DuckMundlakEventStudy(
    db_name: str,
    table_name: str,
    outcome_var: str,
    treatment_col: str,
    unit_col: str,
    time_col: str,
    cluster_col: str,
    pre_treat_interactions: bool = True,
    n_bootstraps: int = 100,
)

The event-study regression is solved as compressed WLS on this expanded design. The point estimate is returned as a dictionary keyed by cohort. Each value is a table of the cohort-specific event-study path.
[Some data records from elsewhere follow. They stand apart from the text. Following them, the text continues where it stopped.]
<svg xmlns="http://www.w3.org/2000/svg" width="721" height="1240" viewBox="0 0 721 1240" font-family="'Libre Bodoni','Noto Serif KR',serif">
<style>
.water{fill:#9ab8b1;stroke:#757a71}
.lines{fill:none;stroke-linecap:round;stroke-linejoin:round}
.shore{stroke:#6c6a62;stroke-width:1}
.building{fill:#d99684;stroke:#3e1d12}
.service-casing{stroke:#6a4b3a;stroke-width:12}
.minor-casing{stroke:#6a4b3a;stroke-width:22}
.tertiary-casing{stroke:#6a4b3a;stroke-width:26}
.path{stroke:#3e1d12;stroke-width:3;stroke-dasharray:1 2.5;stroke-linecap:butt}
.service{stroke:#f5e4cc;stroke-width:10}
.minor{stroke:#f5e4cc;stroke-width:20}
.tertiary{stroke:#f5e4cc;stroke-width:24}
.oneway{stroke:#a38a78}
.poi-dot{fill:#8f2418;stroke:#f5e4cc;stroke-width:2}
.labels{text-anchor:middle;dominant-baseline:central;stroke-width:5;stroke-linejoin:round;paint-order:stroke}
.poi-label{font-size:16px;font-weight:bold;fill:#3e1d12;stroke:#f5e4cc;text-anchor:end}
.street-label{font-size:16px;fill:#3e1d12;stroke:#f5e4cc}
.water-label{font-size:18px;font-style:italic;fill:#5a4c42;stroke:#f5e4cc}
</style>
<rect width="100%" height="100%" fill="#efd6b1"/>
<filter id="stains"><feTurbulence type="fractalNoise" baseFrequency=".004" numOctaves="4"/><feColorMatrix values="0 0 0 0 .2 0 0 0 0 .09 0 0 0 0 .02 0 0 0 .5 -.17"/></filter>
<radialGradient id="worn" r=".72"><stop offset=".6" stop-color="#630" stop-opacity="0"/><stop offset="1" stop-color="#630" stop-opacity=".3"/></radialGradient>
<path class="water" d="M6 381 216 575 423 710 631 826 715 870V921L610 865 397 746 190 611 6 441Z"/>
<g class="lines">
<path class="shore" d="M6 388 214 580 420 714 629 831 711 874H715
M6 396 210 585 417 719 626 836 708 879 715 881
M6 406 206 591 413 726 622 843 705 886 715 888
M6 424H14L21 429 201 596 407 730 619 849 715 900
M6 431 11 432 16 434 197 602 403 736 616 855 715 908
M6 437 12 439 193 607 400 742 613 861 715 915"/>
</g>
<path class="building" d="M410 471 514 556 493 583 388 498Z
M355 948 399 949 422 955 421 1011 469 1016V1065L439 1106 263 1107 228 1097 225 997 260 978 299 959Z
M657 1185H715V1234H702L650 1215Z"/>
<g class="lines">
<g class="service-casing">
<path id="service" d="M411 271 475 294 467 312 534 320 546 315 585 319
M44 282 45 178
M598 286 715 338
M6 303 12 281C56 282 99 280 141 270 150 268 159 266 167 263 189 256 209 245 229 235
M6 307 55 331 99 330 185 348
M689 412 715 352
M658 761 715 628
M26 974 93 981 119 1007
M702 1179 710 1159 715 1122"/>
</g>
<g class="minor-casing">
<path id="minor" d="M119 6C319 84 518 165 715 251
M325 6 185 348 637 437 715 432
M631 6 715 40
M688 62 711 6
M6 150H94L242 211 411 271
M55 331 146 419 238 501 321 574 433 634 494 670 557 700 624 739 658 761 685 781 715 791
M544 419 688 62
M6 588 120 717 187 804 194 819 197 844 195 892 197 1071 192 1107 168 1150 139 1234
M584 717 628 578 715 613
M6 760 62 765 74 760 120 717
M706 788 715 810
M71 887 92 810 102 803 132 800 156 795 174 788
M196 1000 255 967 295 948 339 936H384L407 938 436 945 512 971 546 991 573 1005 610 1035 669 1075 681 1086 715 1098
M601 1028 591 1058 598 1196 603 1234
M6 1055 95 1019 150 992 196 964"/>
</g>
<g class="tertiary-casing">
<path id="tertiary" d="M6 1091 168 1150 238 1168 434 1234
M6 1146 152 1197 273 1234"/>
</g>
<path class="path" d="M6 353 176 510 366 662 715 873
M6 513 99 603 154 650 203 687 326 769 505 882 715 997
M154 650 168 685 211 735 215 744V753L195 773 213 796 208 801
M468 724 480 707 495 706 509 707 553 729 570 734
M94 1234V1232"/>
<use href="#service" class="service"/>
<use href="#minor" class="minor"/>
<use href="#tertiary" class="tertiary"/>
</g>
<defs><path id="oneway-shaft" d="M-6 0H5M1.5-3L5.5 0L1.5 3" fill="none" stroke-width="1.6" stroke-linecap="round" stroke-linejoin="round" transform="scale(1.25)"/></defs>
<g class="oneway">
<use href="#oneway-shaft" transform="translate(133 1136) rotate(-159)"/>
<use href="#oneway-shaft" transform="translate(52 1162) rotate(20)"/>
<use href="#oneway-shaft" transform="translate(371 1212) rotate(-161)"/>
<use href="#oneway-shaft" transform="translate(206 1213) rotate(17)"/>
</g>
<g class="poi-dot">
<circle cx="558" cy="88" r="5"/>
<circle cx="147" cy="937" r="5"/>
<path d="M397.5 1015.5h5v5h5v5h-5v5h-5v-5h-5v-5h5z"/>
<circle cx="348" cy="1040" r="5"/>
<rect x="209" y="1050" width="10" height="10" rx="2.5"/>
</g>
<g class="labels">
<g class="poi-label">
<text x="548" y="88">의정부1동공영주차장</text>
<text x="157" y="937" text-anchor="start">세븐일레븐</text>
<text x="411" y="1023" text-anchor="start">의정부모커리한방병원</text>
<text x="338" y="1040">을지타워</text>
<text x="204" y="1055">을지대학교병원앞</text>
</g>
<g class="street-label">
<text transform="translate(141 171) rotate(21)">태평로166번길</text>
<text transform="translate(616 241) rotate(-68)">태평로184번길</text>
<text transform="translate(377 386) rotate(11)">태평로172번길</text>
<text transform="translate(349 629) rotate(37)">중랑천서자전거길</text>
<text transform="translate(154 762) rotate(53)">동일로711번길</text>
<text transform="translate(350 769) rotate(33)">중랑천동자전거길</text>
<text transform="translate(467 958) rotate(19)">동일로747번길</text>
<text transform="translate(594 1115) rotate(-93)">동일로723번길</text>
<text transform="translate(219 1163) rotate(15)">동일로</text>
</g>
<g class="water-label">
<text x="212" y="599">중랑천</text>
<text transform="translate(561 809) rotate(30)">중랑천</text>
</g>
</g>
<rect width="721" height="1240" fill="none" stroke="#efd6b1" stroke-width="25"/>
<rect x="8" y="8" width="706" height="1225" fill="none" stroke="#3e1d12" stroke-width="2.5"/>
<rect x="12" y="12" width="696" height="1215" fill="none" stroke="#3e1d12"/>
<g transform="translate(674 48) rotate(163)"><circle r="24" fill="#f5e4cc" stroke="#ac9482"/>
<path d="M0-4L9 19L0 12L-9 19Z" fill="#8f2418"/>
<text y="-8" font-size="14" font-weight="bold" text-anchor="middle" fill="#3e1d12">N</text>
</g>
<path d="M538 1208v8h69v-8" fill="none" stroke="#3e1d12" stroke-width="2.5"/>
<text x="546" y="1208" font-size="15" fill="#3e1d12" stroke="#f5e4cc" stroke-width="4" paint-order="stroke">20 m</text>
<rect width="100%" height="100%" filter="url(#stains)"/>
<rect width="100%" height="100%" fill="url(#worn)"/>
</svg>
Single-cohort example from notebooks/event_study.ipynb:

Show code

from duckreg.estimators import DuckMundlakEventStudy

mundlak = DuckMundlakEventStudy(
    db_name="event_study_data.db",
    table_name="panel_data",
    outcome_var="Y_it",
    treatment_col="W_it",
    unit_col="unit_id",
    time_col="time_id",
    cluster_col="unit_id",
    n_bootstraps=0,
    seed=42,
    pre_treat_interactions=True,
)
mundlak.fit()
evsum = mundlak.summary()

Staggered-adoption example:

Show code

mundlak = DuckMundlakEventStudy(
    db_name="stagg_event_study_data.db",
    table_name="panel_data",
    outcome_var="Y_it",
    treatment_col="W_it",
    unit_col="unit_id",
    time_col="time_id",
    cluster_col="unit_id",
    n_bootstraps=0,
    seed=42,
    pre_treat_interactions=False,
)
mundlak.fit()
evsum = mundlak.summary()

Bootstrap Behavior

All three panel estimators support bootstrap covariance paths. With a cluster column, the bootstrap resamples clusters and recompresses the generated design. For event studies, covariance matrices are returned separately for each cohort-specific coefficient path.